Complétez ce qui suit:
**A.** Dans l'extrait sur la santé et les droits de scolarité au Québec, de combien Québec augmente-t-il les frais de scolarité chaque année à partir de l'automne 2012 ?
**B.** Poursuivez l'extrait sur la santé et les droits de scolarité au Québec à partir de sa dernière phrase.

Autrement dit, la majorité des Québécois s'opposent à la privatisation du système de santé et à l'accroissement de leurs dépenses de santé et cela, même si ce système est connu pour sa relative efficacité, notamment, en matière d'accessibilité... Selon un sondage de la firme Deloitte, les Québécois n'accordent qu'une note de 32% au rendement de leur système de santé, alors que les Canadiens donnent une note de 50%. Et 27% des Québécois qualifient le rendement de «mauvais», comparativement à seulement 14% des Canadiens.

Si l'on examine maintenant la position des citoyens Québécois face à la question des droits de scolarité universitaire, la situation semble moins claire. En effet, s'il est à peu près évident que les étudiants sont en majorité opposés à l'accroissement de ces droits (et les manifestations étudiantes actuellement en cours en témoignent), il est tout aussi perceptible qu'une bonne partie de la population ne s'oppose pas à cette augmentation et la trouve même justifiée.

Le Recteur de l'Université de Montréal, monsieur Guy Breton, s'exprimant dans le journal « La Presse » du 17 mars, indiquait : « Si une hausse des droits de scolarité est aujourd'hui incontournable, c'est parce que depuis longtemps nous n'avons pas eu, collectivement, le courage de demander à chacun de faire sa juste part. Le gel, puis le quasi-gel des droits de scolarité ont été néfastes pour nos universités en les privant des ressources financières dont elles ont besoin pour accomplir leur mission. ».

Faut-il rappeler, par exemple, que dès décembre 2010, la Conférence des recteurs et des principaux des universités du Québec (CREPUQ, proposait notamment d'augmenter les droits de scolarité de 504$ par année pendant trois ans. Suite aux décisions récentes du Gouvernement du Québec, les étudiants québécois vont payer plus cher pour avoir accès aux universités. Québec augmente les frais de scolarité de 325 $ par année, à partir de l’automne 2012. Une mesure prévue pour les quatre prochaines années. En 2017, les étudiants paieront 3793 $ par année.

Données à l'étude:
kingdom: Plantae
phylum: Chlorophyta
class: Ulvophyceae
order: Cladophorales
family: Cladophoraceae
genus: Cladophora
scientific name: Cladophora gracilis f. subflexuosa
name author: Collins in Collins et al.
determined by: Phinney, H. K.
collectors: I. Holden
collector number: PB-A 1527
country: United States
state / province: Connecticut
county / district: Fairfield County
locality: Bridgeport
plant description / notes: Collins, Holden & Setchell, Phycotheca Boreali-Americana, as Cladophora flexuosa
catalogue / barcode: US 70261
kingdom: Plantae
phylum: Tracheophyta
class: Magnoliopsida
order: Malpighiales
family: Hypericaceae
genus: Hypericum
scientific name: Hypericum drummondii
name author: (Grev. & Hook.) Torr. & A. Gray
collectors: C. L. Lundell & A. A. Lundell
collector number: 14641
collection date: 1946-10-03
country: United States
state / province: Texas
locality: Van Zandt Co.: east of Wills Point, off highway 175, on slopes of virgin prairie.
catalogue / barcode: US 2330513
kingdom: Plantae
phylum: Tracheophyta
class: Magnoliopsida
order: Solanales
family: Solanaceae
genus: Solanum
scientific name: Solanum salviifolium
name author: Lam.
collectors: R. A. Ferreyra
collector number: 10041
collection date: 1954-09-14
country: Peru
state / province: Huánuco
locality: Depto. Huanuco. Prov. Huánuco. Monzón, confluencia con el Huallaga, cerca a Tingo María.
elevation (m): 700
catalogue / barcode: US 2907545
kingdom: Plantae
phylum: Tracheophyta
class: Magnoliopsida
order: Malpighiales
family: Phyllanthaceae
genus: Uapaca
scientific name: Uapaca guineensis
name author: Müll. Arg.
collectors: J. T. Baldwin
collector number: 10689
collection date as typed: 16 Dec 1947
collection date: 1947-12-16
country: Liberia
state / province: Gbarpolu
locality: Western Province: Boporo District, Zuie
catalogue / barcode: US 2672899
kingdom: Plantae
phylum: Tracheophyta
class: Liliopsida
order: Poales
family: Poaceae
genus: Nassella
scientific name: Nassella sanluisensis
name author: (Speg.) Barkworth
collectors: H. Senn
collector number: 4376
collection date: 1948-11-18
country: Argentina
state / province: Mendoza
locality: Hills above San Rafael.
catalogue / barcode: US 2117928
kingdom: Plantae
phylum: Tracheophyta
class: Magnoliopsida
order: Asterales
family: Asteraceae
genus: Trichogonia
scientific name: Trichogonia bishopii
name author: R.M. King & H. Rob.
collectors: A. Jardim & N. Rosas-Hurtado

Réponses par tâche:
**A.** De 325 $ par année.

**B.**
Le journal « Le Devoir » daté du 1er mars 2012 indiquait : « N'en déplaise aux étudiants, la hausse des droits de scolarité semble être approuvée par la majorité de la population. Un sondage Senergis-Le Devoir, mené dans les trois jours qui ont suivi la grande manifestation du 10 novembre, révèle que 60 % des répondants appuient l'idée d'augmenter la facture des universitaires, alors que 36 % sont contre. »

Comment expliquer ce qui peut apparaître comme une certaine incohérence d'une partie de la population québécoise : souhaiter d'un côté un système de santé totalement gratuit et, de l'autre côté, accepter l'augmentation des droits de scolarité universitaires et l'introduction croissante de fonds privés au sein du système universitaire? Dans les deux cas, il s'agit pourtant de services publics... Cette opposition serait-elle le signe d'une sous valorisation des études universitaires au sein de la population du Québec?

Sans être capable de trancher sur les raisons profondes de cette contradiction, il m'apparait nécessaire et même fondamental que le système éducatif en général et les universités, en particulier, demeurent des services publics au même titre que le système de santé. L'éducation et la formation des jeunes n'est pas moins essentielle que la santé! L'introduction de fonds privés dans les deux systèmes ne doit pas être interdite mais simplement être placée sous le contrôle du service public. S'il est essentiel de s'attacher à l'accessibilité du service de santé, il est tout aussi important de conserver celle du système éducatif et des universités notamment.